For the first time, global solar power passed the 100 GW mark, with 30 GW added last year alone. Perspective on that growth: In 2010, global solar power capacity was nearly 40 GW. So, in just the past two years solar power has more than doubled.
More detail about those installations, on both the international level and in the United States, in a bit. But first, so that everyone’s on the same page in terms of the technology, let’s talk about the different ways to produce electricity from the sun.
Solar Power in Acronyms: PV versus CSP versus CPV
The majority of solar power installed uses photovoltaics. This is what most people think of when you talk about solar power, solar panels. Without getting too technical, a solar panel consists of multiple solar cells made of photovoltaic material, converting solar radiation into direct current electricity.
Silicon is the most common material used for solar cells, but other materials can also be used. Over the past three years, the price of silicon has dropped precipitously, with prices per kilogram now sitting under $20, as of the end of 2012.

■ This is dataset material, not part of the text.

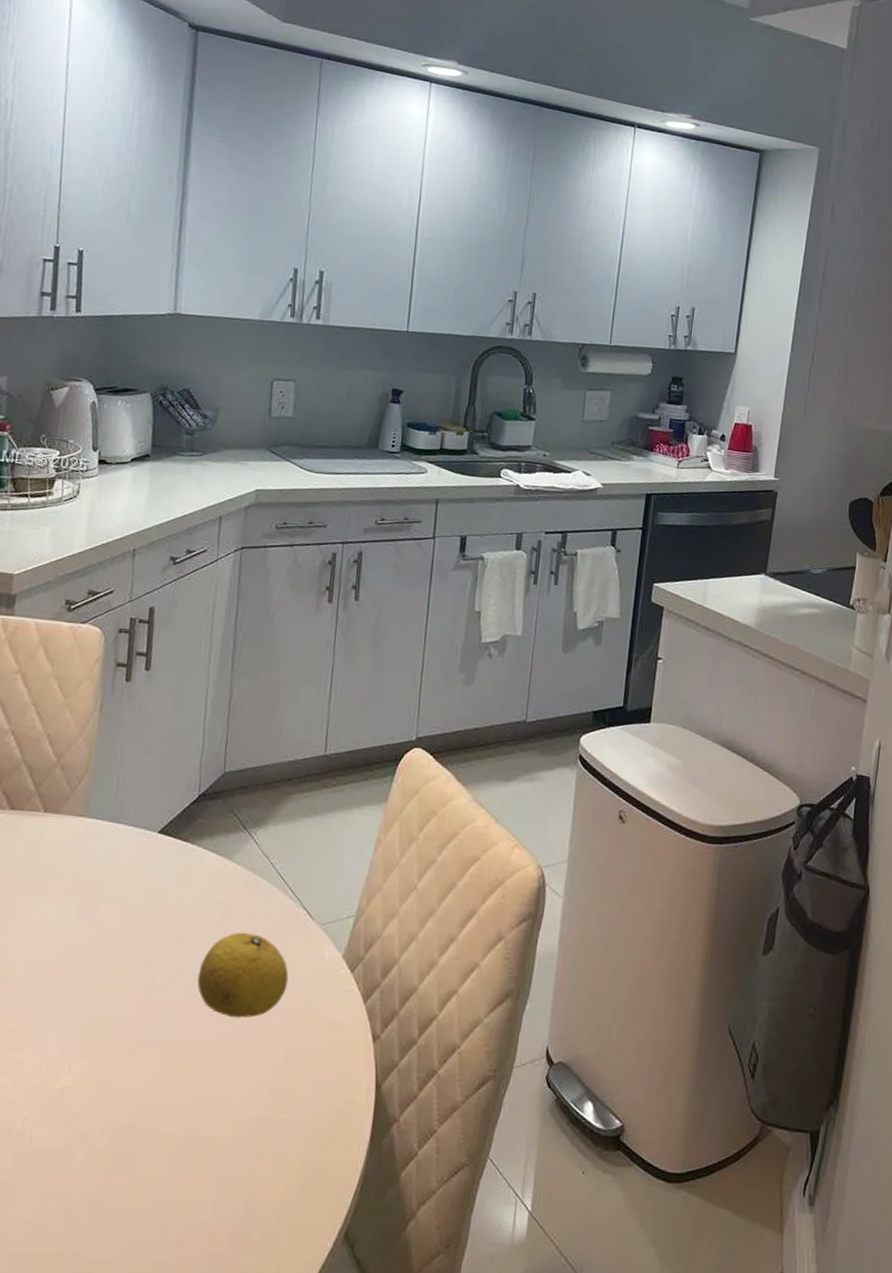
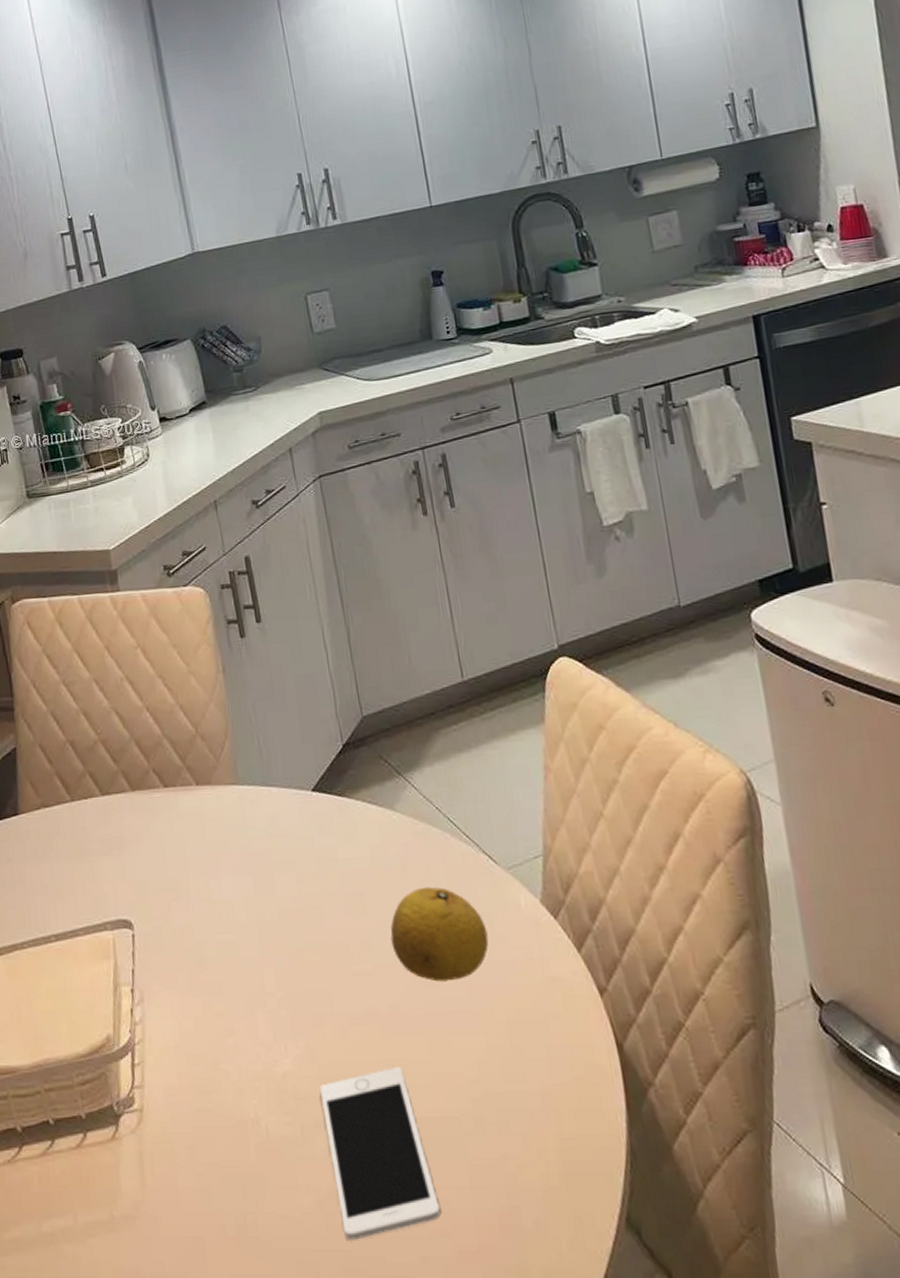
cell phone: none [82,1091,180,1245] -> present [319,1068,440,1240]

Photovoltaics have a major advantage: They are easily scalable, modular — meaning that they can expand from a couple kilowatts, to megawatts, all the way to hundreds of megawatts.
The other solar power technology is concentrating (or concentrated) solar power — sometimes these are called solar thermal power plants. Here some sort of mirror system focuses sunlight onto either a central tower or decentralized tubes containing a liquid. That liquid becomes heated, turning to steam, which then turns a turbine.
It’s the same basic principle that a coal, a natural gas, or even a nuclear power plant operates on: Steam is generated, a turbine turns, creating electricity. But in concentrating solar power plants, the heat creating the steam comes from the limitless power supply of the sun. There are several different set-ups for doing this: The aforementioned mirrors focusing the sun onto a central tower (that’s the photo on the next page), parabolic mirrors focusing the sun onto a trough, fresnel reflectors, dish sterling systems.
It’s often this technology that powers the world’s largest solar installations, from the 354 MW Solar Energy Generating System in California (which consists of nine separate power plants), to the current record holder for largest single plant, a 100 MW installation in Abu Dhabi. There are a number of larger plants proposed though, including a 500 MW one in California that’s expected to come online in 2016.